Don Fidelino murió esperando justicia completa por el crimen de su hijo, ocurrido durante el violento operativo policial realizado en la sede del Partido Liberal Radical Auténtico (PLRA), en medio de las manifestaciones contra el intento de enmienda constitucional para habilitar la reelección presidencial.
La noticia fue confirmada por referentes liberales y allegados a la familia Quintana, oriunda de la ciudad de La Colmena, departamento de Paraguarí. El ex diputado Édgar Acosta lamentó el fallecimiento y recordó las conversaciones mantenidas con Fidelino durante todos estos años de proceso judicial.
“Fue como un pedido especial el que me hizo”, expresó el ex legislador al referirse al reclamo constante de justicia por parte del padre de Rodrigo Quintana.
Una herida abierta desde el 31M
Rodrigo Quintana fue asesinado entre la noche del 31 de marzo y la madrugada del 1 de abril de 2017, cuando efectivos policiales ingresaron a la sede del PLRA tras las protestas registradas en el centro de Asunción.
El caso se convirtió en uno de los hechos más graves de la crisis política de aquel año, marcada por los disturbios frente al Congreso Nacional, incendios y fuertes enfrentamientos entre manifestantes y fuerzas de seguridad.

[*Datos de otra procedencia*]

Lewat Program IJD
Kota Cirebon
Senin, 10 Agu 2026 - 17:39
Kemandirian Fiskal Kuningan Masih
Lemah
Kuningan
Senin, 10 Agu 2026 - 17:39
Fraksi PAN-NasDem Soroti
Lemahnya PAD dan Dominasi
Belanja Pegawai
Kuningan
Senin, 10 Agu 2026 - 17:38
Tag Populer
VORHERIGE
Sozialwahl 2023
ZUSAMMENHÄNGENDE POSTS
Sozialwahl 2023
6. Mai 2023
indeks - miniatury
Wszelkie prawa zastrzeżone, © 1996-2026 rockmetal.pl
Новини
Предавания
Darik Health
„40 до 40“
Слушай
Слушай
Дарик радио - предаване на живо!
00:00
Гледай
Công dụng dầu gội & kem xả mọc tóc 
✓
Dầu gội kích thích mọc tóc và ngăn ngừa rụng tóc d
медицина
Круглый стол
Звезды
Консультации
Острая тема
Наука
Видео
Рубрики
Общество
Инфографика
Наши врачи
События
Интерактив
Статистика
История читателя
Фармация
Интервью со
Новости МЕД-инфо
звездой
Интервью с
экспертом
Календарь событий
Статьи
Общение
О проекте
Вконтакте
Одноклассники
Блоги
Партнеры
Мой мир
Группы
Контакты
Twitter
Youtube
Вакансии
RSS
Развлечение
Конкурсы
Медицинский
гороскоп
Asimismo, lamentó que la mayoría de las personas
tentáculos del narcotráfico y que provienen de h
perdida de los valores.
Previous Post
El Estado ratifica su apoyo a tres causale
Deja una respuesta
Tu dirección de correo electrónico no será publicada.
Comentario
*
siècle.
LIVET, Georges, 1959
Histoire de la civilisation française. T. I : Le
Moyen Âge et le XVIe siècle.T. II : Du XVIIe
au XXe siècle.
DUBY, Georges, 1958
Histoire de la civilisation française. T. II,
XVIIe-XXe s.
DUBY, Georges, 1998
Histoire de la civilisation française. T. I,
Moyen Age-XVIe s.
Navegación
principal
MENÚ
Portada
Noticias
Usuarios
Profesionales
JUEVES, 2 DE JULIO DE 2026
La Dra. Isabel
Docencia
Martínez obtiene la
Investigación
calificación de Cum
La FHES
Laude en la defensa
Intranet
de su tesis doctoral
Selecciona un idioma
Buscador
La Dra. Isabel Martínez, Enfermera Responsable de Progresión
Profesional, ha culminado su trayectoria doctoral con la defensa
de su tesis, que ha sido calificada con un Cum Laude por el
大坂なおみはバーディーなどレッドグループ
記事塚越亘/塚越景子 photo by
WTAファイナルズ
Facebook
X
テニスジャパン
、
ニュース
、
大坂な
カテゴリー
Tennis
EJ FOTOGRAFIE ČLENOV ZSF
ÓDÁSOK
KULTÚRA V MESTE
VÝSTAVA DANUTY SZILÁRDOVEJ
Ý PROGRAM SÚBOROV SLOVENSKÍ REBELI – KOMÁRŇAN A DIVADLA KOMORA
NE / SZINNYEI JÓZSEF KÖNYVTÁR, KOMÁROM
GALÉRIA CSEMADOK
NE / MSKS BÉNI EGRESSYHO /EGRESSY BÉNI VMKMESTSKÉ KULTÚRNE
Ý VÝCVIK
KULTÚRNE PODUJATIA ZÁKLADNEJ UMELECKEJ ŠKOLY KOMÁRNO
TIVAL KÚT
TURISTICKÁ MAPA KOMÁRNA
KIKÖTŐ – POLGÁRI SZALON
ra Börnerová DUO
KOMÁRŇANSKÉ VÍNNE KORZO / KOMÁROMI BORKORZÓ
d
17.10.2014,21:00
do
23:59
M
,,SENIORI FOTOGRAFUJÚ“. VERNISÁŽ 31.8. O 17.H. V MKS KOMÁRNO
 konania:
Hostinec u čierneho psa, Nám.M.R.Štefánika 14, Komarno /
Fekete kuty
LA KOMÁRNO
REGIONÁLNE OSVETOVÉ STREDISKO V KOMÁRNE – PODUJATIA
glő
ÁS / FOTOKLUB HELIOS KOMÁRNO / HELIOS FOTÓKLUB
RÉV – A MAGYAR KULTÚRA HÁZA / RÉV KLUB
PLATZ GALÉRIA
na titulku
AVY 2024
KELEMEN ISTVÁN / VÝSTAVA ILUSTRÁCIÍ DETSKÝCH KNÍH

El suboficial Gustavo Florentín fue posteriormente condenado a 24 años de prisión como autor del disparo que acabó con la vida del joven dirigente liberal, aunque sectores políticos y familiares sostuvieron durante años que aún faltaba esclarecer responsabilidades superiores dentro del operativo policial.
El caso que marcó una crisis política
El asesinato de Rodrigo Quintana se transformó en símbolo de una de las mayores crisis institucionales registradas en Paraguay durante la última década.
La muerte del joven dirigente liberal provocó una ola de indignación ciudadana, cuestionamientos al accionar policial y fuertes críticas hacia el manejo político del conflicto generado alrededor de la intención de modificar la Constitución Nacional para permitir la reelección presidencial.
Con la muerte de Fidelino Quintana, familiares y referentes políticos volvieron a recordar el largo camino judicial y emocional que dejó el caso, así como el impacto que el 31M continúa teniendo en la memoria política y social del país.